:: EXERCISE REQUIREMENTS ::
Starting from the line containing "Draw a box around", write out the rest of the entries exactly, through the final line, including nothing else.

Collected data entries
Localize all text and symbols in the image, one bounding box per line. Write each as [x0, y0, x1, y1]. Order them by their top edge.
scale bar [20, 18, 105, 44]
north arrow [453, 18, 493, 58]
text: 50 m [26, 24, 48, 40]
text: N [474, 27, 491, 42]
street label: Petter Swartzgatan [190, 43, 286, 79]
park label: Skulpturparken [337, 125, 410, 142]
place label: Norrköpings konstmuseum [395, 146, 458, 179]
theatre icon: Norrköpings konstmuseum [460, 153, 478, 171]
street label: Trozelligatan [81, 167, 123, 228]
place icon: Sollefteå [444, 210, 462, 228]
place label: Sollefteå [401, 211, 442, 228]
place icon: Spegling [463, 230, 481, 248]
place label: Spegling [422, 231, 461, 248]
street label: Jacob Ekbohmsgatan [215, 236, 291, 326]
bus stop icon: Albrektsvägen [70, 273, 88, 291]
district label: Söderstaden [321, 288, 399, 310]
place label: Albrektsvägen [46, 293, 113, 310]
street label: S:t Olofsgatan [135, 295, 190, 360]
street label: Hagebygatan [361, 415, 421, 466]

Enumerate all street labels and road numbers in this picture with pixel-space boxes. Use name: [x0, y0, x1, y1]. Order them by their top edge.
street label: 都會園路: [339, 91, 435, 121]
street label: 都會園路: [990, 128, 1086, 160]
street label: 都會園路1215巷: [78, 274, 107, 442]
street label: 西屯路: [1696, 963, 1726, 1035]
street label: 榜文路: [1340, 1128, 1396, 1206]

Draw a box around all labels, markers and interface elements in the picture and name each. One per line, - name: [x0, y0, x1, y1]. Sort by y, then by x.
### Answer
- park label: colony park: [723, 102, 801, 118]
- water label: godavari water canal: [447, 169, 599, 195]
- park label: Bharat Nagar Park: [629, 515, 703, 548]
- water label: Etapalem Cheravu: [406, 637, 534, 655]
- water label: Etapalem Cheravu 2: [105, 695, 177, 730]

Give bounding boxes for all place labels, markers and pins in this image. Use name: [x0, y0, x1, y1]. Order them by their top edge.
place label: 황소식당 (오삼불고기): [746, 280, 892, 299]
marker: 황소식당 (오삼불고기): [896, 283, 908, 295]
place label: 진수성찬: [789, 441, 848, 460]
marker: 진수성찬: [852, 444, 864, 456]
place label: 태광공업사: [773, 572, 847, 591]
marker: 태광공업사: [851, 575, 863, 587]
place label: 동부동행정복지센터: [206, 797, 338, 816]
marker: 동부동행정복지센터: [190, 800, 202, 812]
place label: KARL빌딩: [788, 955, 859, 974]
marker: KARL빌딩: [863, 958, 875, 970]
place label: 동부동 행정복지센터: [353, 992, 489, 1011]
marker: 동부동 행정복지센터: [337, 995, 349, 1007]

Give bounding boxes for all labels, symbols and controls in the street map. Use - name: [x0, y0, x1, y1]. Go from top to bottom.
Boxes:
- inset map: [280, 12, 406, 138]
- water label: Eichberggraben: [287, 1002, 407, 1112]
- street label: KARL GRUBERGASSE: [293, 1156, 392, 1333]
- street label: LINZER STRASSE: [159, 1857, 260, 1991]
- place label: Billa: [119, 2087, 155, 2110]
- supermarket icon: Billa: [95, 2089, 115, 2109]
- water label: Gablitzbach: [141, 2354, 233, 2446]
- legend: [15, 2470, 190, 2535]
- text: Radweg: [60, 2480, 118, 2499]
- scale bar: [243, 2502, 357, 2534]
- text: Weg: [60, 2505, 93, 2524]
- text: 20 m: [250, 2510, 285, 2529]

:: RESULT OF THE EXERCISE ::
Draw a box around all labels, markers and interface elements in the picture and name each. One per line, - name: [x0, y0, x1, y1]. Sort by y, then by x.
### Answer
- park label: colony park: [723, 102, 801, 118]
- water label: godavari water canal: [447, 169, 599, 195]
- park label: Bharat Nagar Park: [629, 515, 703, 548]
- water label: Etapalem Cheravu: [406, 637, 534, 655]
- water label: Etapalem Cheravu 2: [105, 695, 177, 730]

Give bounding boxes for all place labels, markers and pins in this image. Use name: [x0, y0, x1, y1]. Order them by their top edge.
place label: 황소식당 (오삼불고기): [746, 280, 892, 299]
marker: 황소식당 (오삼불고기): [896, 283, 908, 295]
place label: 진수성찬: [789, 441, 848, 460]
marker: 진수성찬: [852, 444, 864, 456]
place label: 태광공업사: [773, 572, 847, 591]
marker: 태광공업사: [851, 575, 863, 587]
place label: 동부동행정복지센터: [206, 797, 338, 816]
marker: 동부동행정복지센터: [190, 800, 202, 812]
place label: KARL빌딩: [788, 955, 859, 974]
marker: KARL빌딩: [863, 958, 875, 970]
place label: 동부동 행정복지센터: [353, 992, 489, 1011]
marker: 동부동 행정복지센터: [337, 995, 349, 1007]

Give bounding boxes for all labels, symbols and controls in the street map. Use - name: [x0, y0, x1, y1]. Go from top to bottom.
Boxes:
- inset map: [280, 12, 406, 138]
- water label: Eichberggraben: [287, 1002, 407, 1112]
- street label: KARL GRUBERGASSE: [293, 1156, 392, 1333]
- street label: LINZER STRASSE: [159, 1857, 260, 1991]
- place label: Billa: [119, 2087, 155, 2110]
- supermarket icon: Billa: [95, 2089, 115, 2109]
- water label: Gablitzbach: [141, 2354, 233, 2446]
- legend: [15, 2470, 190, 2535]
- text: Radweg: [60, 2480, 118, 2499]
- scale bar: [243, 2502, 357, 2534]
- text: Weg: [60, 2505, 93, 2524]
- text: 20 m: [250, 2510, 285, 2529]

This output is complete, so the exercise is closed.